Pranala.co, SAMARINDA – Pemerintah Kota Samarinda merespons persoalan pemenuhan hak-hak karyawan eks RS Haji Darjad, yang hingga kini masih tertunda setelah rumah sakit itu berhenti beroperasi sejak 7 Mei 2024.
Wali Kota Samarinda Andi Harun menerima audiensi Direktur Utama PT Medical Etam, pengelola RS Haji Darjad, di ruang tamu Wali Kota lantai II Balai Kota, Senin (15/9/2025).
Pertemuan ini diinisiasi Dinas Tenaga Kerja (Disnaker) Kota Samarinda untuk membahas peran Pemkot sebagai fasilitator penyelesaian kewajiban perusahaan. Utamanya, terkait hak-hak karyawan yang belum terselesaikan.
Hadir mendampingi Wali Kota, Plt Kepala Disnaker Samarinda Sofyan Ady Wijaya, Ketua TWAP Syaparudin, serta jajaran terkait lainnya. Dari pihak PT Medical Etam RSHD, hadir Direktur Utama Iliansyah bersama notaris dan timnya.

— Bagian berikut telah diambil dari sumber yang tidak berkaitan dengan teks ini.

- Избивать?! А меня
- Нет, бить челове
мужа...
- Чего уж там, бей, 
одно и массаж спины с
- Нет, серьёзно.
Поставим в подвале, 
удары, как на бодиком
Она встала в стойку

Dalam kesempatan itu, Andi Harun menegaskan Pemkot tidak bermaksud mengintervensi urusan internal perusahaan. Kehadiran pemerintah, katanya, semata untuk menjadi penengah yang berpihak pada kepentingan masyarakat.
“Kami ingin memastikan hak-hak eks karyawan terpenuhi, sekaligus memberikan kepastian hukum bagi semua pihak,” ujarnya.
Ia optimistis persoalan ini bisa diselesaikan asalkan semua pihak memiliki itikad baik.
“Setiap masalah pasti ada jalan keluarnya. Yang penting transparansi dan keadilan dijunjung tinggi,” tambahnya.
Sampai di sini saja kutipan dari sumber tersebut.